[START Record extracts]

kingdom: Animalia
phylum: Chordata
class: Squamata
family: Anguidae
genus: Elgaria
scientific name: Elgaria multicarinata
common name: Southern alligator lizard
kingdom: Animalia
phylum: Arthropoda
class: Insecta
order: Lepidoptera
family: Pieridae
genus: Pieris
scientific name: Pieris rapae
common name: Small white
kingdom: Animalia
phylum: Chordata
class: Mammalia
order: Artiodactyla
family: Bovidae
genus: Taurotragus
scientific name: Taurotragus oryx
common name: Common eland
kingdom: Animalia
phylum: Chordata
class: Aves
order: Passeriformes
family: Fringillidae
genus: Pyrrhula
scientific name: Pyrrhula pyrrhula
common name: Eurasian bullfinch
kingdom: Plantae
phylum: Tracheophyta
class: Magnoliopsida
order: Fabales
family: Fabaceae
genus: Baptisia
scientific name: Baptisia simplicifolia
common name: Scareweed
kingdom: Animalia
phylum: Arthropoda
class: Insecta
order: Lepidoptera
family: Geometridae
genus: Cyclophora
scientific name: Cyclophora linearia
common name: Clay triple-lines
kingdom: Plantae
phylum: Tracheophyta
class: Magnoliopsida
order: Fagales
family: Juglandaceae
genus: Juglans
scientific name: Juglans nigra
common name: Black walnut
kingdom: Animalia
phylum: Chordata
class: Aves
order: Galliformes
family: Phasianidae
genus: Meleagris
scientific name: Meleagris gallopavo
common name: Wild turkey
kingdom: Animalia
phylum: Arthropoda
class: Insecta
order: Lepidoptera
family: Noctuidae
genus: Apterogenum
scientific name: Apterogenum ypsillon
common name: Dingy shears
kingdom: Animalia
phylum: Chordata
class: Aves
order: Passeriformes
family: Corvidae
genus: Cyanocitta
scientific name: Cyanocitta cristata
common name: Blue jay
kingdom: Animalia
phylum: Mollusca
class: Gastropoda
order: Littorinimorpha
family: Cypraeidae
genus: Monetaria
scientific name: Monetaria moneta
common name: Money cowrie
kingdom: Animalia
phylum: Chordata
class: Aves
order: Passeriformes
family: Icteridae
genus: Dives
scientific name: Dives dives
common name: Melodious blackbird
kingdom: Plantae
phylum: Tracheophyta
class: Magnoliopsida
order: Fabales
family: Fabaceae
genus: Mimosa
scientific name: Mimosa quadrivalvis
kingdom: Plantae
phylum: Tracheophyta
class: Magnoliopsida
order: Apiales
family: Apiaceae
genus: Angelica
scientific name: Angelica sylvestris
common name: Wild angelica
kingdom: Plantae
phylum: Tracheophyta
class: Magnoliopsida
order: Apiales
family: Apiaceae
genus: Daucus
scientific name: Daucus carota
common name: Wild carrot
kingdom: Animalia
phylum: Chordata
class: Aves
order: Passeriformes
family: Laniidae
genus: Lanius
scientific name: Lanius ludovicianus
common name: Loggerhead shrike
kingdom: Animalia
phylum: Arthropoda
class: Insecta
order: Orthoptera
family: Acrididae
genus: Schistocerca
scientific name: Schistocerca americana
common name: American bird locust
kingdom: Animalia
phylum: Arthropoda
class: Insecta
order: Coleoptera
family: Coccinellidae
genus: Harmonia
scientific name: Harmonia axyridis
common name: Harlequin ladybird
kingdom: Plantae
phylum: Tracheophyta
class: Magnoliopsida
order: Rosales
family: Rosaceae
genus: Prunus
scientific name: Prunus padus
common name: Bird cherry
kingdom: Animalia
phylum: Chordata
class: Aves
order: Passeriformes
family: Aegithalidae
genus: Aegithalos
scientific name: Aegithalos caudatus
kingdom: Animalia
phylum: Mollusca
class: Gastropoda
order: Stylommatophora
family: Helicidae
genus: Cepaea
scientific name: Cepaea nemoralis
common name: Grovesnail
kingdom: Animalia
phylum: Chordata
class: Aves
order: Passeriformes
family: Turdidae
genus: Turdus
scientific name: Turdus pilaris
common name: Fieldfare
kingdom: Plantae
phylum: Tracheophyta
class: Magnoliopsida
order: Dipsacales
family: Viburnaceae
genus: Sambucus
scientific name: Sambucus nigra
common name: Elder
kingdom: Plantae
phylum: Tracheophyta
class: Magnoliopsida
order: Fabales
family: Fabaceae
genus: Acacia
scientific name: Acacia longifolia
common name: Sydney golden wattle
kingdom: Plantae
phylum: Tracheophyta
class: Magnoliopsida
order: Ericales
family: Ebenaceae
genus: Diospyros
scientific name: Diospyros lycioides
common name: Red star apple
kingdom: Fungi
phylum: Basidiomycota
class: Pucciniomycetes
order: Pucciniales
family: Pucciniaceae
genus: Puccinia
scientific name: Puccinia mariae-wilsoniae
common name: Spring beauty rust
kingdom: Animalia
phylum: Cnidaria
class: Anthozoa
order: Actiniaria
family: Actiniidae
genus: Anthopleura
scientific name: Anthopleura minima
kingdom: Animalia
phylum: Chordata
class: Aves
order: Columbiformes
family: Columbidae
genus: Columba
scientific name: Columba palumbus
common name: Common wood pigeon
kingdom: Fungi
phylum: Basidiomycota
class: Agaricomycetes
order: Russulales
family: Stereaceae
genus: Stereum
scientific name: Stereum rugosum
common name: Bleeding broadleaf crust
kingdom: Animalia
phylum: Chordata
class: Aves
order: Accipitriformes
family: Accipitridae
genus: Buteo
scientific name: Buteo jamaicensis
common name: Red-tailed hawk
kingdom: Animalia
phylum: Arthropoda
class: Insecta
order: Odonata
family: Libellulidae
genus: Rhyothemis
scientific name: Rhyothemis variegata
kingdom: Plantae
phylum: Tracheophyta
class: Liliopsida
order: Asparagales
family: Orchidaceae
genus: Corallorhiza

[END Record extracts]

* _Instruction_
Turn the lines above into a Markdown table with the columns Row and Line, numbering each row in order and leaving out any blank lines.

* _Worked solution_
| Row | Line |
|---|---|
| 1 | kingdom: Animalia |
| 2 | phylum: Chordata |
| 3 | class: Squamata |
| 4 | family: Anguidae |
| 5 | genus: Elgaria |
| 6 | scientific name: Elgaria multicarinata |
| 7 | common name: Southern alligator lizard |
| 8 | kingdom: Animalia |
| 9 | phylum: Arthropoda |
| 10 | class: Insecta |
| 11 | order: Lepidoptera |
| 12 | family: Pieridae |
| 13 | genus: Pieris |
| 14 | scientific name: Pieris rapae |
| 15 | common name: Small white |
| 16 | kingdom: Animalia |
| 17 | phylum: Chordata |
| 18 | class: Mammalia |
| 19 | order: Artiodactyla |
| 20 | family: Bovidae |
| 21 | genus: Taurotragus |
| 22 | scientific name: Taurotragus oryx |
| 23 | common name: Common eland |
| 24 | kingdom: Animalia |
| 25 | phylum: Chordata |
| 26 | class: Aves |
| 27 | order: Passeriformes |
| 28 | family: Fringillidae |
| 29 | genus: Pyrrhula |
| 30 | scientific name: Pyrrhula pyrrhula |
| 31 | common name: Eurasian bullfinch |
| 32 | kingdom: Plantae |
| 33 | phylum: Tracheophyta |
| 34 | class: Magnoliopsida |
| 35 | order: Fabales |
| 36 | family: Fabaceae |
| 37 | genus: Baptisia |
| 38 | scientific name: Baptisia simplicifolia |
| 39 | common name: Scareweed |
| 40 | kingdom: Animalia |
| 41 | phylum: Arthropoda |
| 42 | class: Insecta |
| 43 | order: Lepidoptera |
| 44 | family: Geometridae |
| 45 | genus: Cyclophora |
| 46 | scientific name: Cyclophora linearia |
| 47 | common name: Clay triple-lines |
| 48 | kingdom: Plantae |
| 49 | phylum: Tracheophyta |
| 50 | class: Magnoliopsida |
| 51 | order: Fagales |
| 52 | family: Juglandaceae |
| 53 | genus: Juglans |
| 54 | scientific name: Juglans nigra |
| 55 | common name: Black walnut |
| 56 | kingdom: Animalia |
| 57 | phylum: Chordata |
| 58 | class: Aves |
| 59 | order: Galliformes |
| 60 | family: Phasianidae |
| 61 | genus: Meleagris |
| 62 | scientific name: Meleagris gallopavo |
| 63 | common name: Wild turkey |
| 64 | kingdom: Animalia |
| 65 | phylum: Arthropoda |
| 66 | class: Insecta |
| 67 | order: Lepidoptera |
| 68 | family: Noctuidae |
| 69 | genus: Apterogenum |
| 70 | scientific name: Apterogenum ypsillon |
| 71 | common name: Dingy shears |
| 72 | kingdom: Animalia |
| 73 | phylum: Chordata |
| 74 | class: Aves |
| 75 | order: Passeriformes |
| 76 | family: Corvidae |
| 77 | genus: Cyanocitta |
| 78 | scientific name: Cyanocitta cristata |
| 79 | common name: Blue jay |
| 80 | kingdom: Animalia |
| 81 | phylum: Mollusca |
| 82 | class: Gastropoda |
| 83 | order: Littorinimorpha |
| 84 | family: Cypraeidae |
| 85 | genus: Monetaria |
| 86 | scientific name: Monetaria moneta |
| 87 | common name: Money cowrie |
| 88 | kingdom: Animalia |
| 89 | phylum: Chordata |
| 90 | class: Aves |
| 91 | order: Passeriformes |
| 92 | family: Icteridae |
| 93 | genus: Dives |
| 94 | scientific name: Dives dives |
| 95 | common name: Melodious blackbird |
| 96 | kingdom: Plantae |
| 97 | phylum: Tracheophyta |
| 98 | class: Magnoliopsida |
| 99 | order: Fabales |
| 100 | family: Fabaceae |
| 101 | genus: Mimosa |
| 102 | scientific name: Mimosa quadrivalvis |
| 103 | kingdom: Plantae |
| 104 | phylum: Tracheophyta |
| 105 | class: Magnoliopsida |
| 106 | order: Apiales |
| 107 | family: Apiaceae |
| 108 | genus: Angelica |
| 109 | scientific name: Angelica sylvestris |
| 110 | common name: Wild angelica |
| 111 | kingdom: Plantae |
| 112 | phylum: Tracheophyta |
| 113 | class: Magnoliopsida |
| 114 | order: Apiales |
| 115 | family: Apiaceae |
| 116 | genus: Daucus |
| 117 | scientific name: Daucus carota |
| 118 | common name: Wild carrot |
| 119 | kingdom: Animalia |
| 120 | phylum: Chordata |
| 121 | class: Aves |
| 122 | order: Passeriformes |
| 123 | family: Laniidae |
| 124 | genus: Lanius |
| 125 | scientific name: Lanius ludovicianus |
| 126 | common name: Loggerhead shrike |
| 127 | kingdom: Animalia |
| 128 | phylum: Arthropoda |
| 129 | class: Insecta |
| 130 | order: Orthoptera |
| 131 | family: Acrididae |
| 132 | genus: Schistocerca |
| 133 | scientific name: Schistocerca americana |
| 134 | common name: American bird locust |
| 135 | kingdom: Animalia |
| 136 | phylum: Arthropoda |
| 137 | class: Insecta |
| 138 | order: Coleoptera |
| 139 | family: Coccinellidae |
| 140 | genus: Harmonia |
| 141 | scientific name: Harmonia axyridis |
| 142 | common name: Harlequin ladybird |
| 143 | kingdom: Plantae |
| 144 | phylum: Tracheophyta |
| 145 | class: Magnoliopsida |
| 146 | order: Rosales |
| 147 | family: Rosaceae |
| 148 | genus: Prunus |
| 149 | scientific name: Prunus padus |
| 150 | common name: Bird cherry |
| 151 | kingdom: Animalia |
| 152 | phylum: Chordata |
| 153 | class: Aves |
| 154 | order: Passeriformes |
| 155 | family: Aegithalidae |
| 156 | genus: Aegithalos |
| 157 | scientific name: Aegithalos caudatus |
| 158 | kingdom: Animalia |
| 159 | phylum: Mollusca |
| 160 | class: Gastropoda |
| 161 | order: Stylommatophora |
| 162 | family: Helicidae |
| 163 | genus: Cepaea |
| 164 | scientific name: Cepaea nemoralis |
| 165 | common name: Grovesnail |
| 166 | kingdom: Animalia |
| 167 | phylum: Chordata |
| 168 | class: Aves |
| 169 | order: Passeriformes |
| 170 | family: Turdidae |
| 171 | genus: Turdus |
| 172 | scientific name: Turdus pilaris |
| 173 | common name: Fieldfare |
| 174 | kingdom: Plantae |
| 175 | phylum: Tracheophyta |
| 176 | class: Magnoliopsida |
| 177 | order: Dipsacales |
| 178 | family: Viburnaceae |
| 179 | genus: Sambucus |
| 180 | scientific name: Sambucus nigra |
| 181 | common name: Elder |
| 182 | kingdom: Plantae |
| 183 | phylum: Tracheophyta |
| 184 | class: Magnoliopsida |
| 185 | order: Fabales |
| 186 | family: Fabaceae |
| 187 | genus: Acacia |
| 188 | scientific name: Acacia longifolia |
| 189 | common name: Sydney golden wattle |
| 190 | kingdom: Plantae |
| 191 | phylum: Tracheophyta |
| 192 | class: Magnoliopsida |
| 193 | order: Ericales |
| 194 | family: Ebenaceae |
| 195 | genus: Diospyros |
| 196 | scientific name: Diospyros lycioides |
| 197 | common name: Red star apple |
| 198 | kingdom: Fungi |
| 199 | phylum: Basidiomycota |
| 200 | class: Pucciniomycetes |
| 201 | order: Pucciniales |
| 202 | family: Pucciniaceae |
| 203 | genus: Puccinia |
| 204 | scientific name: Puccinia mariae-wilsoniae |
| 205 | common name: Spring beauty rust |
| 206 | kingdom: Animalia |
| 207 | phylum: Cnidaria |
| 208 | class: Anthozoa |
| 209 | order: Actiniaria |
| 210 | family: Actiniidae |
| 211 | genus: Anthopleura |
| 212 | scientific name: Anthopleura minima |
| 213 | kingdom: Animalia |
| 214 | phylum: Chordata |
| 215 | class: Aves |
| 216 | order: Columbiformes |
| 217 | family: Columbidae |
| 218 | genus: Columba |
| 219 | scientific name: Columba palumbus |
| 220 | common name: Common wood pigeon |
| 221 | kingdom: Fungi |
| 222 | phylum: Basidiomycota |
| 223 | class: Agaricomycetes |
| 224 | order: Russulales |
| 225 | family: Stereaceae |
| 226 | genus: Stereum |
| 227 | scientific name: Stereum rugosum |
| 228 | common name: Bleeding broadleaf crust |
| 229 | kingdom: Animalia |
| 230 | phylum: Chordata |
| 231 | class: Aves |
| 232 | order: Accipitriformes |
| 233 | family: Accipitridae |
| 234 | genus: Buteo |
| 235 | scientific name: Buteo jamaicensis |
| 236 | common name: Red-tailed hawk |
| 237 | kingdom: Animalia |
| 238 | phylum: Arthropoda |
| 239 | class: Insecta |
| 240 | order: Odonata |
| 241 | family: Libellulidae |
| 242 | genus: Rhyothemis |
| 243 | scientific name: Rhyothemis variegata |
| 244 | kingdom: Plantae |
| 245 | phylum: Tracheophyta |
| 246 | class: Liliopsida |
| 247 | order: Asparagales |
| 248 | family: Orchidaceae |
| 249 | genus: Corallorhiza |